::: DATA SUPPLIED
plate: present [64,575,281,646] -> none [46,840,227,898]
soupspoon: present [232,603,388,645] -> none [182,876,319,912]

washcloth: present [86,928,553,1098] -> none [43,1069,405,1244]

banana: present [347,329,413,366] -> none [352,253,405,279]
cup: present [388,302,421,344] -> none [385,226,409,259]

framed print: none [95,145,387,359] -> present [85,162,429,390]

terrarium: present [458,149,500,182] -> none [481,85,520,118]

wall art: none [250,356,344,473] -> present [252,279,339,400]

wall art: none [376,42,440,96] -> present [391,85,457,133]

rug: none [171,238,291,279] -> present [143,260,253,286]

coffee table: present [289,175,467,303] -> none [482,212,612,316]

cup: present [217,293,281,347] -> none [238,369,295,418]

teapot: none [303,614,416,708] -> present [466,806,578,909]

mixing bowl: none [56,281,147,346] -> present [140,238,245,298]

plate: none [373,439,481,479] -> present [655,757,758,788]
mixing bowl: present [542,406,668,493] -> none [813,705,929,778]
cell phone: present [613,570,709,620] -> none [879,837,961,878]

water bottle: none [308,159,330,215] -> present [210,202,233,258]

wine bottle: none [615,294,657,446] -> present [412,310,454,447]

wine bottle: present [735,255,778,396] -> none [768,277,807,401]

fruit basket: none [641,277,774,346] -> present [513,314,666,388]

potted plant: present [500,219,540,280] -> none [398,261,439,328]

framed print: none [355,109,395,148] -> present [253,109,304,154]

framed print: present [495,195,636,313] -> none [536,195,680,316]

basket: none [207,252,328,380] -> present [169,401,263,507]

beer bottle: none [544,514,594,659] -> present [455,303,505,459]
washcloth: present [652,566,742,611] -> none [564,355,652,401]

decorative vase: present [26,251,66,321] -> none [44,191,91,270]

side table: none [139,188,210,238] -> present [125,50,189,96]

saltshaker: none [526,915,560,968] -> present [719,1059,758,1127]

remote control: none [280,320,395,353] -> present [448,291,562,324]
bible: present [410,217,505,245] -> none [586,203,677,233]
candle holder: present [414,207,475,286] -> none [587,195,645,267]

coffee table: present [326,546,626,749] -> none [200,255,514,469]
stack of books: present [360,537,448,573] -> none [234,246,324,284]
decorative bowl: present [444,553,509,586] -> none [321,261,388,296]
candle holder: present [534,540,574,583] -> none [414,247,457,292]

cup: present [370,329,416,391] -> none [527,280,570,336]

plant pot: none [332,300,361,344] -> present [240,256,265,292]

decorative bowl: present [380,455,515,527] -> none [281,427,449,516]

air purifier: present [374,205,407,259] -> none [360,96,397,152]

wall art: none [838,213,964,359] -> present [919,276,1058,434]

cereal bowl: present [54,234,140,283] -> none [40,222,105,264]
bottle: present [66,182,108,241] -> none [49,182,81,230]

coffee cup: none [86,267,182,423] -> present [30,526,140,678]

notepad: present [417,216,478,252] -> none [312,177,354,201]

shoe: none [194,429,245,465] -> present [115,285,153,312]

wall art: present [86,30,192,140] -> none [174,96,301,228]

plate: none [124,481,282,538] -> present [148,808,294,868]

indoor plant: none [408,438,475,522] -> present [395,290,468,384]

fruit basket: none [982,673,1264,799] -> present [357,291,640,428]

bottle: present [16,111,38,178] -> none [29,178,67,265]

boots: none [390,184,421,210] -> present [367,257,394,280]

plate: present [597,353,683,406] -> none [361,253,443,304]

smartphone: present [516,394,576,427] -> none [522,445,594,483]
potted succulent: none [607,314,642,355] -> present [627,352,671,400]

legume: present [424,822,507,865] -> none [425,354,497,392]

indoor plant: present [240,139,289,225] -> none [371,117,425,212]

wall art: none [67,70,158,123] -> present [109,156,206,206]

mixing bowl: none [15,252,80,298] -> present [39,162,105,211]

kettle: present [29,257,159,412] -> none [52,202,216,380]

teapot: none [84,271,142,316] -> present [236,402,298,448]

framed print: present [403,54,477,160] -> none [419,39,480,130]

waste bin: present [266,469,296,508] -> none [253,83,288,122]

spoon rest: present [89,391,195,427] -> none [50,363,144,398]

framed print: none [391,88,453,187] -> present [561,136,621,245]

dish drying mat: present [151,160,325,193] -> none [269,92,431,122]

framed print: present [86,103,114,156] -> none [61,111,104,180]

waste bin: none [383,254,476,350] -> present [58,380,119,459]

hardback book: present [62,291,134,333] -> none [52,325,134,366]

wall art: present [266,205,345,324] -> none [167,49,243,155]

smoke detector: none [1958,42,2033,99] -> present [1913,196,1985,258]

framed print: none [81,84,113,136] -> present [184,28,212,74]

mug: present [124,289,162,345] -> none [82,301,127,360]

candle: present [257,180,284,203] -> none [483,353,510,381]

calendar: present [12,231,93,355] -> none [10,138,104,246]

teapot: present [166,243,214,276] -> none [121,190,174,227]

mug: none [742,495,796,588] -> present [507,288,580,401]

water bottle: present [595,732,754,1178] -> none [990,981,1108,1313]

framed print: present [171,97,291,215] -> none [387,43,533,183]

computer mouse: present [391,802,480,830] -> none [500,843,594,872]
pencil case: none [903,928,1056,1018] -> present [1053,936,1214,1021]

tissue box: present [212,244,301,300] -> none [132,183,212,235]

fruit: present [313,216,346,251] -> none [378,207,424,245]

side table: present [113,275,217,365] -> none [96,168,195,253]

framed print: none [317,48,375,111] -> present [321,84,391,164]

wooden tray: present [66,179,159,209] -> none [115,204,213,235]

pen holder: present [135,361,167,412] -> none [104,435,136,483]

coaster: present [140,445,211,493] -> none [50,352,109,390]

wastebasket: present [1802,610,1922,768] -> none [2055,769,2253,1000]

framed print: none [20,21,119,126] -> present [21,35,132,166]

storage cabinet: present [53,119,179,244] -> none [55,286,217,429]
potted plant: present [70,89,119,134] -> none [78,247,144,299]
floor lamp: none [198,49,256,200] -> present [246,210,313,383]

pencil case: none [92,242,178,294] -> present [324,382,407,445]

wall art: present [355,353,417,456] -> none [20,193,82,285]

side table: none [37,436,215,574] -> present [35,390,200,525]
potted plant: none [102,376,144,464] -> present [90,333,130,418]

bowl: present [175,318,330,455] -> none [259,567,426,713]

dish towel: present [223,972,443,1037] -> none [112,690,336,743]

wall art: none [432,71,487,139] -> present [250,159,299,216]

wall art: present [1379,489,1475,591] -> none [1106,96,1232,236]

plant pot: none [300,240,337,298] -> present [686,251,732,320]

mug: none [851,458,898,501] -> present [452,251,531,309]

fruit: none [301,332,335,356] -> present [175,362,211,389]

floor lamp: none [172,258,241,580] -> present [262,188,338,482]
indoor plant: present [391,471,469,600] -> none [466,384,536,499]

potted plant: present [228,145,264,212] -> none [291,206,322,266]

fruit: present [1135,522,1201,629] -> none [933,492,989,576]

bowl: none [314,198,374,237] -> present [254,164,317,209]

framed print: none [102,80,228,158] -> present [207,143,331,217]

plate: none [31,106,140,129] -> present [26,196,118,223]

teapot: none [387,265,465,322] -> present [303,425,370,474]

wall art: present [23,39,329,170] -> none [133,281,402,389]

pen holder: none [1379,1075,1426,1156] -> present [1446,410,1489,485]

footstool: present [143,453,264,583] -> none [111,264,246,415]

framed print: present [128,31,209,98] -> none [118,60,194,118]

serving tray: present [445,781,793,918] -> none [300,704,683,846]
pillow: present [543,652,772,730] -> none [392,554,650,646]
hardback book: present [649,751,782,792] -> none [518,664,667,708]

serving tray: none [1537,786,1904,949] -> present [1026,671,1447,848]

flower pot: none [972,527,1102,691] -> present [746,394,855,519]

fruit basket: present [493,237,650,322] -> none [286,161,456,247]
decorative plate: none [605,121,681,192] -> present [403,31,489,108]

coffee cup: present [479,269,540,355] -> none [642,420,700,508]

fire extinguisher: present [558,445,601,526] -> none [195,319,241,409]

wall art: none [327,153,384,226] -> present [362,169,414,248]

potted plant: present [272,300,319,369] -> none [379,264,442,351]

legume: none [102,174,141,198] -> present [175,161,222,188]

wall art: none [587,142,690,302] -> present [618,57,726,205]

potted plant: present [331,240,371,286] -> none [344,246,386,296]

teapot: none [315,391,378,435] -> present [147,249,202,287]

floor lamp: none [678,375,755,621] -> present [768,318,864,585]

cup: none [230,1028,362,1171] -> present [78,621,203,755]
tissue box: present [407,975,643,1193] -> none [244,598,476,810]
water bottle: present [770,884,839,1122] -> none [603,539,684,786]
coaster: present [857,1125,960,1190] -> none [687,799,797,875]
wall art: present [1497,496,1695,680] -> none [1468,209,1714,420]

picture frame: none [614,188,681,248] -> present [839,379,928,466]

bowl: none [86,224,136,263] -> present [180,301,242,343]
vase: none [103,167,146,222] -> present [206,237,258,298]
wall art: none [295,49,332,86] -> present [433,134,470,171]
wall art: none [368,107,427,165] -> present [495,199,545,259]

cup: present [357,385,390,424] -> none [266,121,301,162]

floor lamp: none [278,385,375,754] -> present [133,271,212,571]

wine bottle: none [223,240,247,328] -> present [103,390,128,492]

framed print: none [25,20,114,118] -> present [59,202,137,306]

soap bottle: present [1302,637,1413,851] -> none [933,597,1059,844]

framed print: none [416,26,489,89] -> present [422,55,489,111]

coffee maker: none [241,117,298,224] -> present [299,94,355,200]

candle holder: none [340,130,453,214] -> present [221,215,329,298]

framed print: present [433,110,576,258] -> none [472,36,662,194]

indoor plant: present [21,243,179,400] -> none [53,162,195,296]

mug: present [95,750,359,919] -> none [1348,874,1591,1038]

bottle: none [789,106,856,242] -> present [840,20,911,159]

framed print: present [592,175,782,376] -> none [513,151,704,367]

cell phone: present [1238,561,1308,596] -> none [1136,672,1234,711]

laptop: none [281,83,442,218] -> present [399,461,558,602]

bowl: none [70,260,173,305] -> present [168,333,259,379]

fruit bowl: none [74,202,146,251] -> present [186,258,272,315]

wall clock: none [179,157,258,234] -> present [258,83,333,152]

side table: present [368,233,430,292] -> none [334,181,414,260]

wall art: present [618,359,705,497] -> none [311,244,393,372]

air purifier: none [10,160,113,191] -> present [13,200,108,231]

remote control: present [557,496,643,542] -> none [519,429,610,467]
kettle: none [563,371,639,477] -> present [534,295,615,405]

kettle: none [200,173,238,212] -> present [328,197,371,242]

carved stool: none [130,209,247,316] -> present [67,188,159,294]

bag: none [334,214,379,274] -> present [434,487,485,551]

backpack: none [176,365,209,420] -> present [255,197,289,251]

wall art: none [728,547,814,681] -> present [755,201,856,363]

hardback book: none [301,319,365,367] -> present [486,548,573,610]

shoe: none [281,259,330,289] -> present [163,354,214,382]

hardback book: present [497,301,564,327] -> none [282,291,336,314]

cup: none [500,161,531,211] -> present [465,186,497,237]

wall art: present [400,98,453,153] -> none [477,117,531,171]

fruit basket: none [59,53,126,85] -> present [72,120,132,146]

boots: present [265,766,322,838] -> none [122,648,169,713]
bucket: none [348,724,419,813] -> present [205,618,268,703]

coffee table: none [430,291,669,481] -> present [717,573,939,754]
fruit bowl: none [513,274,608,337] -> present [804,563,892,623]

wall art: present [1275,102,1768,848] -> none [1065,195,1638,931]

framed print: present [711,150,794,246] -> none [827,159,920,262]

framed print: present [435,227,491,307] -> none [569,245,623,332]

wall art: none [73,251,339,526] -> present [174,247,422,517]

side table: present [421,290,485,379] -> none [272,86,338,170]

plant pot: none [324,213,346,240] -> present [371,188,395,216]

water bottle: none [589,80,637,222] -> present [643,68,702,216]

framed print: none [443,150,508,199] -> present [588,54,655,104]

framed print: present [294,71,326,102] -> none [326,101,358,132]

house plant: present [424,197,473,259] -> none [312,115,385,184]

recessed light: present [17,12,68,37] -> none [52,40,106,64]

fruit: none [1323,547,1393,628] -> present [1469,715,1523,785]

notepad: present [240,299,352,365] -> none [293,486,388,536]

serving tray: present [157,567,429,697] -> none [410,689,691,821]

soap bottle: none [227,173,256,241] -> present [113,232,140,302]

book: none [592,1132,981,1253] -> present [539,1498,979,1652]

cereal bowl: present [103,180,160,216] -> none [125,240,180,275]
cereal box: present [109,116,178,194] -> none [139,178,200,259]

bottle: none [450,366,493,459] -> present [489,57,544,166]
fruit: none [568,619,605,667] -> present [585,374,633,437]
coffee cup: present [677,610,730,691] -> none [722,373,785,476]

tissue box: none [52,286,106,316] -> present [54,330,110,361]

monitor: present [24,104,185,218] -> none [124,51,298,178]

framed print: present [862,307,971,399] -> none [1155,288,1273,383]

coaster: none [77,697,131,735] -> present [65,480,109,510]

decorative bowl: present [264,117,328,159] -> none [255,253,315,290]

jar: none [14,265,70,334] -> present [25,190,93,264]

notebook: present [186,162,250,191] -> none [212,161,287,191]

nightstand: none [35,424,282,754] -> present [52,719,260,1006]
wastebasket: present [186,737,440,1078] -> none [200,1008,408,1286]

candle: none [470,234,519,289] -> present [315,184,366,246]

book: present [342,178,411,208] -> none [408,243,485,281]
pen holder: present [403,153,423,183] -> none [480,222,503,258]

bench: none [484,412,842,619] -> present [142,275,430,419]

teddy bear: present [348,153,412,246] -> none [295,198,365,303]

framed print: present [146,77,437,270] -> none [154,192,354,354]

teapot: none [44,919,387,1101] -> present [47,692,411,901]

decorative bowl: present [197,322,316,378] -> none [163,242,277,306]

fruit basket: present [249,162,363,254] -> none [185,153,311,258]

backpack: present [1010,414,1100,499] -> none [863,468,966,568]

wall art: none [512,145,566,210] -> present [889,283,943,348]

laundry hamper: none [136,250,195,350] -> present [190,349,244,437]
::::::
_TASK_.
Using only the listing above, restate exactly the lines from the line containing "tissue box: present [212,244,301,300]" through the line containing "framed print: none [317,48,375,111]", both included.

_PROBLEM SOLUTION_.
tissue box: present [212,244,301,300] -> none [132,183,212,235]

fruit: present [313,216,346,251] -> none [378,207,424,245]

side table: present [113,275,217,365] -> none [96,168,195,253]

framed print: none [317,48,375,111] -> present [321,84,391,164]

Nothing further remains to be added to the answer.